(What you are asked to do):
Using the data below, tally the lines that include the string "shoulder". Only the number is wanted.
+===+
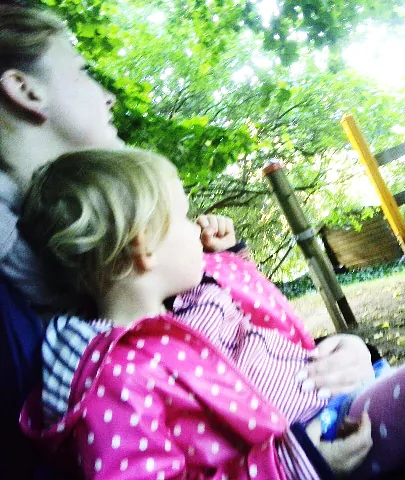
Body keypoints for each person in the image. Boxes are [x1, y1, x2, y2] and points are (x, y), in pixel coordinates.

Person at [18, 147, 405, 479]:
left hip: (338, 407)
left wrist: (231, 256)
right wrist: (291, 466)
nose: (197, 226)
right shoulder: (114, 378)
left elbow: (260, 318)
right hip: (321, 441)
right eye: (182, 217)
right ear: (143, 248)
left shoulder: (190, 304)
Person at [0, 4, 375, 408]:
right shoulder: (34, 317)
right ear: (25, 89)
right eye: (81, 72)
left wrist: (341, 355)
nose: (108, 98)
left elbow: (230, 351)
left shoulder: (86, 252)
+===+
(Reply):
4